Zamieszki roznoszą się jak wirusy
Pomysły rozprzestrzeniają się jak wirusy - nie jest to myśl nowa, od czasu Samolubnego genu Richarda Dawkinsa została ona dość dobrze zbadana. Nowe badania wskazują, że do zamieszek ulicznych można stosować modele używane w epidemiologii do rozprzestrzeniania się wirusów.
Pomysły rozprzestrzeniają się jak wirusy - nie jest to myśl nowa, od czasu Samolubnego genu Richarda Dawkinsa została ona dość dobrze zbadana. Nowe badania wskazują, że do zamieszek ulicznych można stosować modele używane w epidemiologii do rozprzestrzeniania się wirusów.

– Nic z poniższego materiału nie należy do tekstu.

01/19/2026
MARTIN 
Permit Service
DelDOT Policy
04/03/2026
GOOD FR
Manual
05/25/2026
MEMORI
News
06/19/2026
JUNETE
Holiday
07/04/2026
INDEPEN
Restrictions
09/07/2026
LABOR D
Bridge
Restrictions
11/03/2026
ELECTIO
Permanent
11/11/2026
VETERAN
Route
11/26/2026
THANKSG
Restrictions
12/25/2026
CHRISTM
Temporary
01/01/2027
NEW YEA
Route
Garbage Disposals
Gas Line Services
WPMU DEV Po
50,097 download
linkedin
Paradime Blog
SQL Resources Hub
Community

Francuscy naukowcy do badań wykorzystali zamieszki, jakie przetoczyły się przez ich kraj w roku 2005. Rozpoczęły się one na biednych przedmieściach Paryża, by w ciągu paru tygodni rozprzestrzenić się po całym kraju - a działo się to mimo tego, że sami ich uczestnicy się nie przemieszczali.

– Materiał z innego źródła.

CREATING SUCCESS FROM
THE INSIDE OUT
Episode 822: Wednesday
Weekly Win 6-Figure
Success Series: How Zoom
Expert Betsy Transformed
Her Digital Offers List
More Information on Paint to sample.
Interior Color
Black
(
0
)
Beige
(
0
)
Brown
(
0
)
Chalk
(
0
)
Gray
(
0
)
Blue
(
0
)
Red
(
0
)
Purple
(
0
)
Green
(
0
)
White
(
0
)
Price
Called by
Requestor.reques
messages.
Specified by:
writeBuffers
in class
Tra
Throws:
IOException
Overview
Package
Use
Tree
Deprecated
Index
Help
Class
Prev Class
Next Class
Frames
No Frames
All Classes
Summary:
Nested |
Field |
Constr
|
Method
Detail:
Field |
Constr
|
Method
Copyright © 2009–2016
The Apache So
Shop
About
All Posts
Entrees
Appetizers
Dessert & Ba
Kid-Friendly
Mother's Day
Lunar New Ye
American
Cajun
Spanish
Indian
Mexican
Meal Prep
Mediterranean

Wykorzystując policyjne dane, badacze ci byli w stanie dowieść, że do zamieszek - po delikatnej modyfikacji o czynnik socjologiczny - można skutecznie stosować model dotyczący rozprzestrzeniania sie wirusów. A analiza danych poprzez ten model pozwoliła wskazać jak istotną rolę w propagacji zamieszek pełni sama geografia, i to niezależnie od faktu, że dziś, poprzez internet i media społecznościowe przepływ informacji wcale geograficznie ograniczony nie jest. Po prostu trudniej wciągnąć w zamieszki geograficznie oddalone, odizolowane skupiska ludzi.
Ciekawe będzie zastosowanie tego modelu do zamieszek, które dopiero będą się odbywały - będzie można w ten sposób sprawdzić czy stosując metody podobne, jak do walki z wirusami, da się ograniczyć rozprzestrzenianie myśli i czynów.